Assignment »
The entries that follow must be given again exactly, with the pictures excluded.

Excerpted data »
^^^^^^^^^^^^^^^^
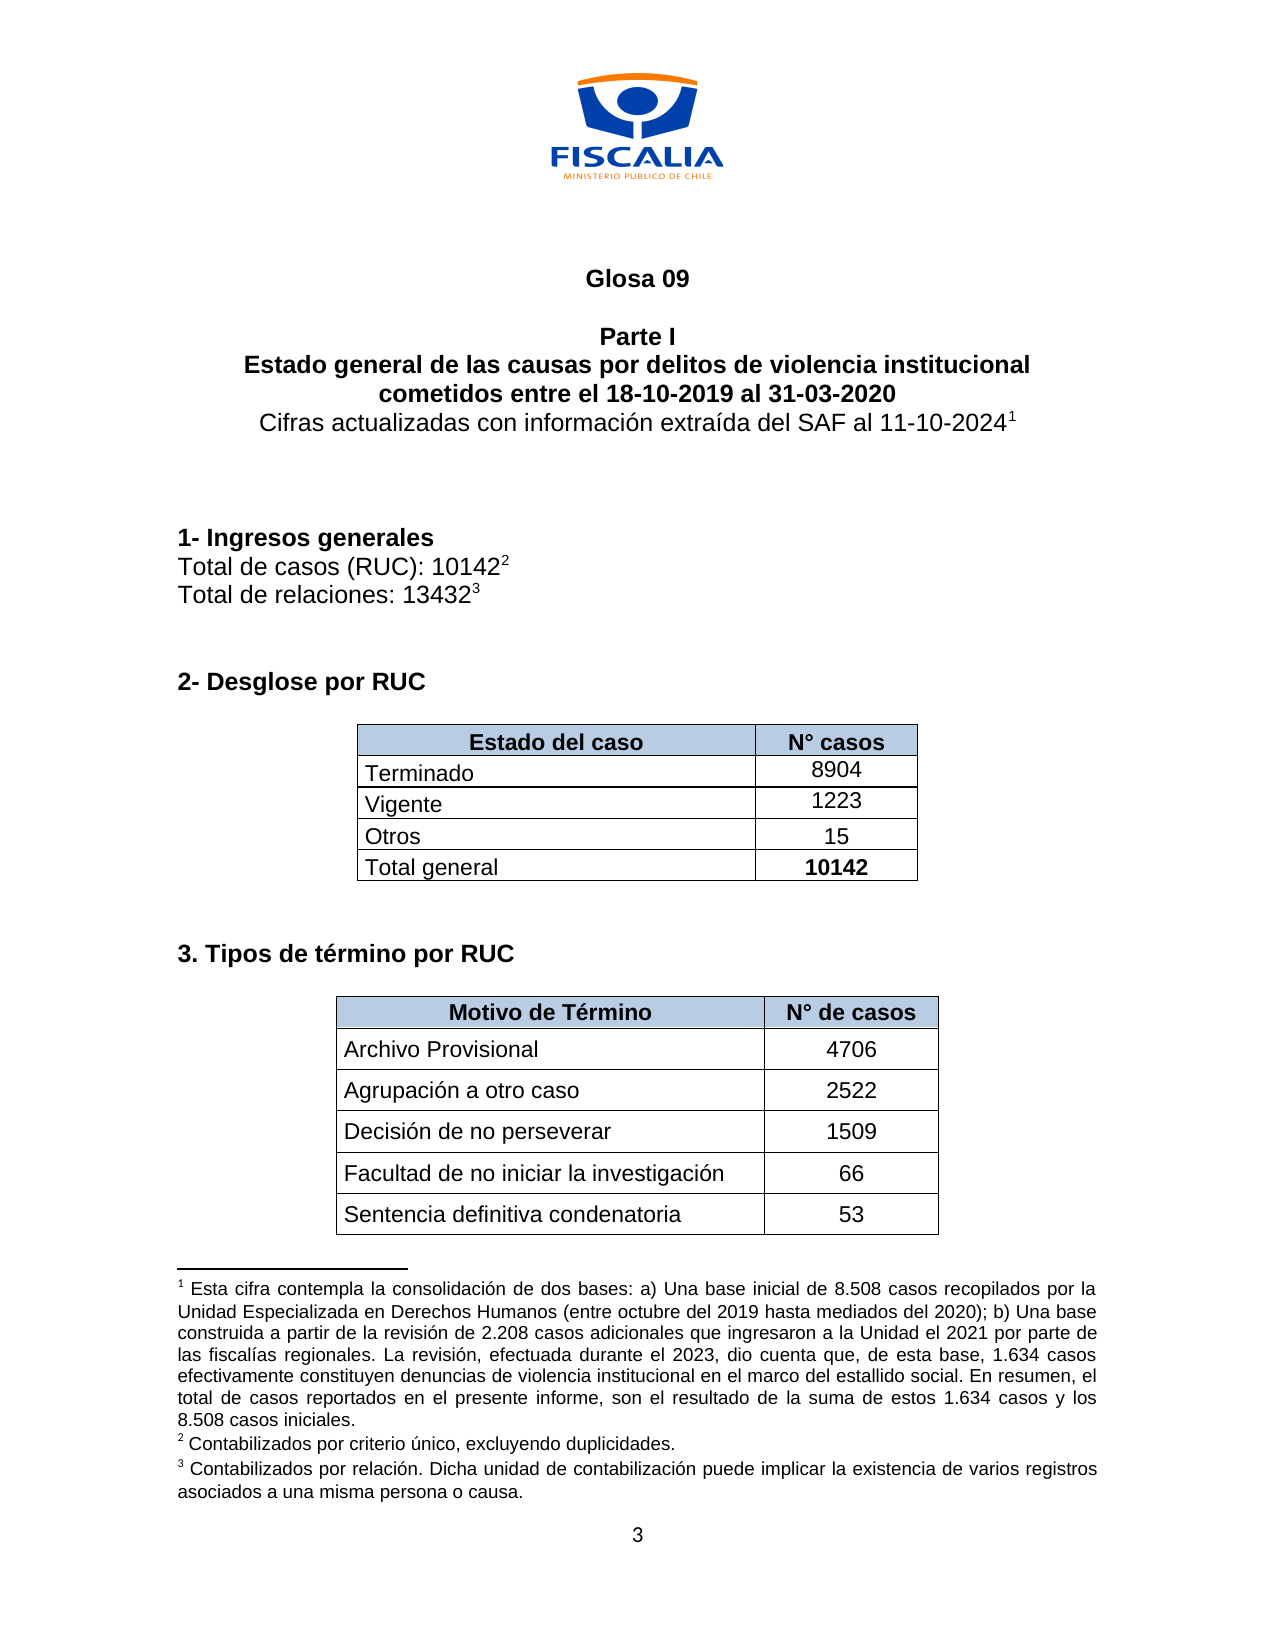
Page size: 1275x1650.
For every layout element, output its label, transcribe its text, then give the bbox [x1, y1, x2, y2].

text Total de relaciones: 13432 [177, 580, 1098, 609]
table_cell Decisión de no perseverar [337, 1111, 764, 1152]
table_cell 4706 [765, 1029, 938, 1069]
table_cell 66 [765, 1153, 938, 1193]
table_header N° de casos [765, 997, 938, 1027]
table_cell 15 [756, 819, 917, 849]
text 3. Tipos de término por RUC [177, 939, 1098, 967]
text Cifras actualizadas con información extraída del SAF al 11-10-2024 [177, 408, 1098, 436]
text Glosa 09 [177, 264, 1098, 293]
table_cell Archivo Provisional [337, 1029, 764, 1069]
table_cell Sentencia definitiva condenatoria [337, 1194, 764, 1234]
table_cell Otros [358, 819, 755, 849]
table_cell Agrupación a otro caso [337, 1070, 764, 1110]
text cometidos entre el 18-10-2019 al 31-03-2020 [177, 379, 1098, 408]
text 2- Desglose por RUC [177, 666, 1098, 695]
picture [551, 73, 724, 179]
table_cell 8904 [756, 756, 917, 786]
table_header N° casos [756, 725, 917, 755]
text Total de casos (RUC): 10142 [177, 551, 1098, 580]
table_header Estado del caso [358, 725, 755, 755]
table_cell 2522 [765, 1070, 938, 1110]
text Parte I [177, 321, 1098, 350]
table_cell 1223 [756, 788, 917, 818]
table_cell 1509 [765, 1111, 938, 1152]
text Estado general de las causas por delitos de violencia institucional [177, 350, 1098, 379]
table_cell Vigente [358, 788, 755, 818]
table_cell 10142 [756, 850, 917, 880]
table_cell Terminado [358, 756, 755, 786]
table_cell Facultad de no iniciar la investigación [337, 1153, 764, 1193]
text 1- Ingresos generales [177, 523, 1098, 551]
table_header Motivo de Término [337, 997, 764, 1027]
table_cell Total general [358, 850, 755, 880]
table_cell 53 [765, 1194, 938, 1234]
^^^^^^^^^^^^^^^^
Answer to this exercise »
Page size: 1275x1650.
For every layout element, output its label, transcribe its text, then give the bbox [x1, y1, x2, y2].

text Total de relaciones: 13432 [177, 580, 1098, 609]
table_cell Decisión de no perseverar [337, 1111, 764, 1152]
table_cell 4706 [765, 1029, 938, 1069]
table_cell 66 [765, 1153, 938, 1193]
table_header N° de casos [765, 997, 938, 1027]
table_cell 15 [756, 819, 917, 849]
text 3. Tipos de término por RUC [177, 939, 1098, 967]
text Cifras actualizadas con información extraída del SAF al 11-10-2024 [177, 408, 1098, 436]
text Glosa 09 [177, 264, 1098, 293]
table_cell Archivo Provisional [337, 1029, 764, 1069]
table_cell Sentencia definitiva condenatoria [337, 1194, 764, 1234]
table_cell Otros [358, 819, 755, 849]
table_cell Agrupación a otro caso [337, 1070, 764, 1110]
text cometidos entre el 18-10-2019 al 31-03-2020 [177, 379, 1098, 408]
text 2- Desglose por RUC [177, 666, 1098, 695]
picture [551, 73, 724, 179]
table_cell 8904 [756, 756, 917, 786]
table_header N° casos [756, 725, 917, 755]
text Total de casos (RUC): 10142 [177, 551, 1098, 580]
table_header Estado del caso [358, 725, 755, 755]
table_cell 2522 [765, 1070, 938, 1110]
text Parte I [177, 321, 1098, 350]
table_cell 1223 [756, 788, 917, 818]
table_cell 1509 [765, 1111, 938, 1152]
text Estado general de las causas por delitos de violencia institucional [177, 350, 1098, 379]
table_cell Vigente [358, 788, 755, 818]
table_cell 10142 [756, 850, 917, 880]
table_cell Terminado [358, 756, 755, 786]
table_cell Facultad de no iniciar la investigación [337, 1153, 764, 1193]
text 1- Ingresos generales [177, 523, 1098, 551]
table_header Motivo de Término [337, 997, 764, 1027]
table_cell Total general [358, 850, 755, 880]
table_cell 53 [765, 1194, 938, 1234]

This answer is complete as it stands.